We want to do the great things that God’s called us to, not just a lot of good things for God because we’re trying to earn approval. We become performance-oriented when our heart is divided, and we’re primarily in function mode. When we’re operating mainly in high-task mode, we’re disconnected from the other parts of us. We shut down our emotions and put them on the back burner so we can function.

  1. Emotion

And then there’s the part of our heart that processes our emotions and feels all the feelings. What we often don’t recognize is that we need to feel and release the emotion in a healthy and appropriate way.

Instead, we tend to put those emotions and those feelings in a box and stuff it in a closet somewhere. Out of sight, out of mind. “I don’t have time to deal with that right now. I’ve got things I’ve got to do.” How many of us have said that? “Oh, there’s some drama and trauma stuff I’ve got to put in the back of the closet, so I can move forward. I don’t have time to mess with those emotions right now. I’ve got things I’ve got to do.”

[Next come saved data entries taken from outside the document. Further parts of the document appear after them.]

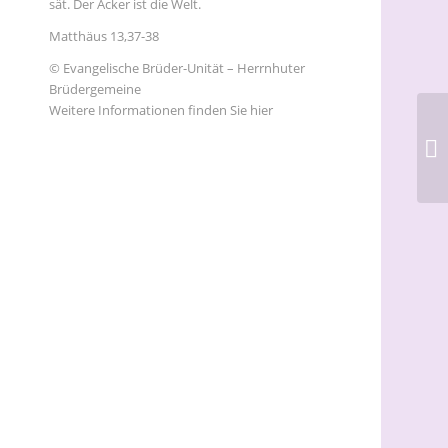
sät. Der Acker ist die Welt.
Matthäus 13,37-38
© Evangelische Brüder-Unität – Herrnhuter
Brüdergemeine
Weitere Informationen finden Sie hier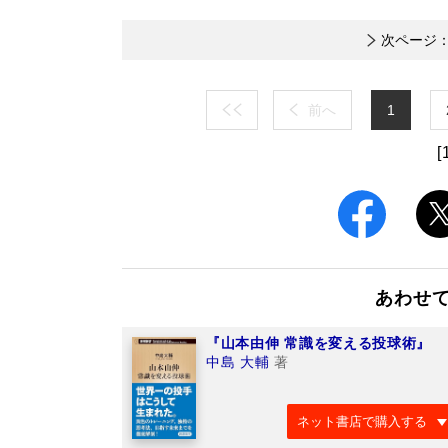
次ページ
前へ
1
[
あわせ
『山本由伸 常識を変える投球術』
中島 大輔
著
ネット書店で購入する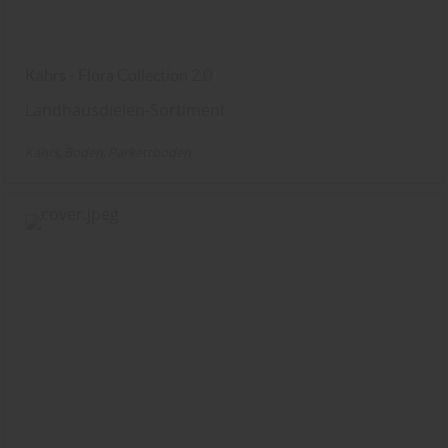
Kährs - Flora Collection 2.0
Landhausdielen-Sortiment
Kährs
Boden
Parkettboden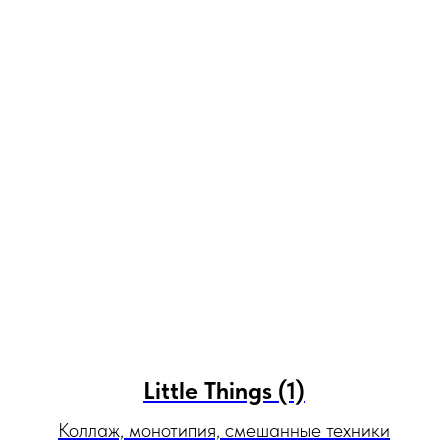
Little Things (1)
Коллаж, монотипия, смешанные техники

A whole heart is emotionally healed. Scripture highlights how God is an emotional God, an expressive God. Jesus showed righteous anger when He overthrew the tables and cleansed the temple, but He also wept from compassion for Mary when Lazarus died. He had joy when the children came – “Let the little children come to Me.” Kids are only going to run to a happy, loving person. Kids don’t usually follow grumpy people. We want to be able to be like Christ in every situation and in every way.

  1. Guardian

Now, our Guardian part of our heart is the protector part of us. Proverbs 4:23 says, “Guard your heart, for out of it flows the wellspring of life itself.” The guardian part of our heart is our defense mechanism. A healthy Guardian is like a screen on a window: it lets the air in, but it keeps the bugs out. We need a filtering process around our heart. We need Guardian to filter lies from the truth – let the truth in and keep the lies out.

Guardian needs to be able to partner with Jesus to be able to know truth. Our truth filter is Jesus Himself. Our guardian part of our heart needs to partner with Jesus to filter the truth. Oftentimes, Guardian doesn’t. Instead, Guardian becomes a wall – our defense mechanism to protect the emotions so that Function can do all the things I need to do.

Guardian was meant to have relationship with Jesus also. But the motive of Guardian is often, “Oh, I need to keep emotion at bay, so this person can live and survive.” Our Guardian means well, in trying to protect us, but what is it doing? It’s keeping our heart separated. The guardian part of us keeps these two parts (emotion and function) away from one another, instead of us all coming together and being a whole person, a whole heart.

 

We need connection and balance.

We need each part of our heart to work in unity and in balance. And the only way that is going to happen is to connect with Jesus first. When we’re connected with Jesus, then He connects the parts of our heart together in a healthy way, so that we are wholehearted and operating in the best version of us!